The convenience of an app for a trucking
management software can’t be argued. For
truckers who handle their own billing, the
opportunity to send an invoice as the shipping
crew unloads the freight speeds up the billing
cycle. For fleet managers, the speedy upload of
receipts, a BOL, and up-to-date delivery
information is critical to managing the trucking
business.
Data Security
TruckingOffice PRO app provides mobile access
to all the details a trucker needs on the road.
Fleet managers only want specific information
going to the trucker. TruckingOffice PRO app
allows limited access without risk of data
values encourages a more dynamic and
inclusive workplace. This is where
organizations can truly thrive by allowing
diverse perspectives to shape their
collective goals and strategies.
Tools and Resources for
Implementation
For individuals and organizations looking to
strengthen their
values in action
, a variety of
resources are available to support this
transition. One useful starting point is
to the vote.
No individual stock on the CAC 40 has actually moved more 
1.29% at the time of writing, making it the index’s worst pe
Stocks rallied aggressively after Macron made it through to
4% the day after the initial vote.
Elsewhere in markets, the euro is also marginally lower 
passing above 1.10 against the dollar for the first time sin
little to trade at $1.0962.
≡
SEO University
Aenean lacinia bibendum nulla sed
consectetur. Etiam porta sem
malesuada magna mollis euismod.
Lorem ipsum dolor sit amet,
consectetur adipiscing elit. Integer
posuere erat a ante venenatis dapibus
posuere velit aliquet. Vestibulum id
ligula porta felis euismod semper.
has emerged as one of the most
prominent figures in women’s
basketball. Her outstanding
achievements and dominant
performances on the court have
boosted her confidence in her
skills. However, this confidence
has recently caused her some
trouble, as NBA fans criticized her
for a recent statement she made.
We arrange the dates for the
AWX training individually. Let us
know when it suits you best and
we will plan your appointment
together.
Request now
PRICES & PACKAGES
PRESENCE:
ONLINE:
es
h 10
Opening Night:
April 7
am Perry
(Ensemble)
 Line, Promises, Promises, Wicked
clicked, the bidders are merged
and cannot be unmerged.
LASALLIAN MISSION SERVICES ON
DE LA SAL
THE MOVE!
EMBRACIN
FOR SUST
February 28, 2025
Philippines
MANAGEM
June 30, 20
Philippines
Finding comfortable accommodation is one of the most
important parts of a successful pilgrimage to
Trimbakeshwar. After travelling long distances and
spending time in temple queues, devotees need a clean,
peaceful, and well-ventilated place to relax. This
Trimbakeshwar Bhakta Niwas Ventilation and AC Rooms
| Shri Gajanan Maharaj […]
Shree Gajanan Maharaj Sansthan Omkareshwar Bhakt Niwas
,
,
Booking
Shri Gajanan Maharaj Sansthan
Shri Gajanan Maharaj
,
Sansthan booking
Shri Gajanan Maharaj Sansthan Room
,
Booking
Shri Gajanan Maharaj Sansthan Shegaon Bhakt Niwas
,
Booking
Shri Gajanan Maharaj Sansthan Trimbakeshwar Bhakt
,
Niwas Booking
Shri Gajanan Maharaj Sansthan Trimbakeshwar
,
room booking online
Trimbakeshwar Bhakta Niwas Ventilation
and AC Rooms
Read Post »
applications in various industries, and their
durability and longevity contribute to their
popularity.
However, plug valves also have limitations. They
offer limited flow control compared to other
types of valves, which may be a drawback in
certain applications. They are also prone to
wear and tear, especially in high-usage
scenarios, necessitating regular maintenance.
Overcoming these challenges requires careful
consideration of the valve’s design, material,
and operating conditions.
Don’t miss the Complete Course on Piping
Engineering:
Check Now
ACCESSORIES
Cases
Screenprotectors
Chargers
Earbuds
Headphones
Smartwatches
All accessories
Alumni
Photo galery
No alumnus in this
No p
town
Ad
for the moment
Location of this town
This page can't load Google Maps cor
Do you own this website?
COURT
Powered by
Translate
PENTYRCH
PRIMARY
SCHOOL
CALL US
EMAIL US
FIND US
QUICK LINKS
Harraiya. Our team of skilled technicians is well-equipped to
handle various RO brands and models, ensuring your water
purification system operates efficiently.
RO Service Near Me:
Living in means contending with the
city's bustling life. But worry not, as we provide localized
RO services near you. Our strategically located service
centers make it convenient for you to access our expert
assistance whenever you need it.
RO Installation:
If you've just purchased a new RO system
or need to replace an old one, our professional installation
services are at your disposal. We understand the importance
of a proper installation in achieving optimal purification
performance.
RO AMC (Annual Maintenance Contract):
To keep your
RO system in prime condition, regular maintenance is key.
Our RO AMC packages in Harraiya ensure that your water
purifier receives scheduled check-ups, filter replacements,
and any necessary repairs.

### [What is required]
Please copy all of the data above exactly.

### [Solved exercise]
The convenience of an app for a trucking
management software can’t be argued. For
truckers who handle their own billing, the
opportunity to send an invoice as the shipping
crew unloads the freight speeds up the billing
cycle. For fleet managers, the speedy upload of
receipts, a BOL, and up-to-date delivery
information is critical to managing the trucking
business.
Data Security
TruckingOffice PRO app provides mobile access
to all the details a trucker needs on the road.
Fleet managers only want specific information
going to the trucker. TruckingOffice PRO app
allows limited access without risk of data
values encourages a more dynamic and
inclusive workplace. This is where
organizations can truly thrive by allowing
diverse perspectives to shape their
collective goals and strategies.
Tools and Resources for
Implementation
For individuals and organizations looking to
strengthen their
values in action
, a variety of
resources are available to support this
transition. One useful starting point is
to the vote.
No individual stock on the CAC 40 has actually moved more 
1.29% at the time of writing, making it the index’s worst pe
Stocks rallied aggressively after Macron made it through to
4% the day after the initial vote.
Elsewhere in markets, the euro is also marginally lower 
passing above 1.10 against the dollar for the first time sin
little to trade at $1.0962.
≡
SEO University
Aenean lacinia bibendum nulla sed
consectetur. Etiam porta sem
malesuada magna mollis euismod.
Lorem ipsum dolor sit amet,
consectetur adipiscing elit. Integer
posuere erat a ante venenatis dapibus
posuere velit aliquet. Vestibulum id
ligula porta felis euismod semper.
has emerged as one of the most
prominent figures in women’s
basketball. Her outstanding
achievements and dominant
performances on the court have
boosted her confidence in her
skills. However, this confidence
has recently caused her some
trouble, as NBA fans criticized her
for a recent statement she made.
We arrange the dates for the
AWX training individually. Let us
know when it suits you best and
we will plan your appointment
together.
Request now
PRICES & PACKAGES
PRESENCE:
ONLINE:
es
h 10
Opening Night:
April 7
am Perry
(Ensemble)
 Line, Promises, Promises, Wicked
clicked, the bidders are merged
and cannot be unmerged.
LASALLIAN MISSION SERVICES ON
DE LA SAL
THE MOVE!
EMBRACIN
FOR SUST
February 28, 2025
Philippines
MANAGEM
June 30, 20
Philippines
Finding comfortable accommodation is one of the most
important parts of a successful pilgrimage to
Trimbakeshwar. After travelling long distances and
spending time in temple queues, devotees need a clean,
peaceful, and well-ventilated place to relax. This
Trimbakeshwar Bhakta Niwas Ventilation and AC Rooms
| Shri Gajanan Maharaj […]
Shree Gajanan Maharaj Sansthan Omkareshwar Bhakt Niwas
,
,
Booking
Shri Gajanan Maharaj Sansthan
Shri Gajanan Maharaj
,
Sansthan booking
Shri Gajanan Maharaj Sansthan Room
,
Booking
Shri Gajanan Maharaj Sansthan Shegaon Bhakt Niwas
,
Booking
Shri Gajanan Maharaj Sansthan Trimbakeshwar Bhakt
,
Niwas Booking
Shri Gajanan Maharaj Sansthan Trimbakeshwar
,
room booking online
Trimbakeshwar Bhakta Niwas Ventilation
and AC Rooms
Read Post »
applications in various industries, and their
durability and longevity contribute to their
popularity.
However, plug valves also have limitations. They
offer limited flow control compared to other
types of valves, which may be a drawback in
certain applications. They are also prone to
wear and tear, especially in high-usage
scenarios, necessitating regular maintenance.
Overcoming these challenges requires careful
consideration of the valve’s design, material,
and operating conditions.
Don’t miss the Complete Course on Piping
Engineering:
Check Now
ACCESSORIES
Cases
Screenprotectors
Chargers
Earbuds
Headphones
Smartwatches
All accessories
Alumni
Photo galery
No alumnus in this
No p
town
Ad
for the moment
Location of this town
This page can't load Google Maps cor
Do you own this website?
COURT
Powered by
Translate
PENTYRCH
PRIMARY
SCHOOL
CALL US
EMAIL US
FIND US
QUICK LINKS
Harraiya. Our team of skilled technicians is well-equipped to
handle various RO brands and models, ensuring your water
purification system operates efficiently.
RO Service Near Me:
Living in means contending with the
city's bustling life. But worry not, as we provide localized
RO services near you. Our strategically located service
centers make it convenient for you to access our expert
assistance whenever you need it.
RO Installation:
If you've just purchased a new RO system
or need to replace an old one, our professional installation
services are at your disposal. We understand the importance
of a proper installation in achieving optimal purification
performance.
RO AMC (Annual Maintenance Contract):
To keep your
RO system in prime condition, regular maintenance is key.
Our RO AMC packages in Harraiya ensure that your water
purifier receives scheduled check-ups, filter replacements,
and any necessary repairs.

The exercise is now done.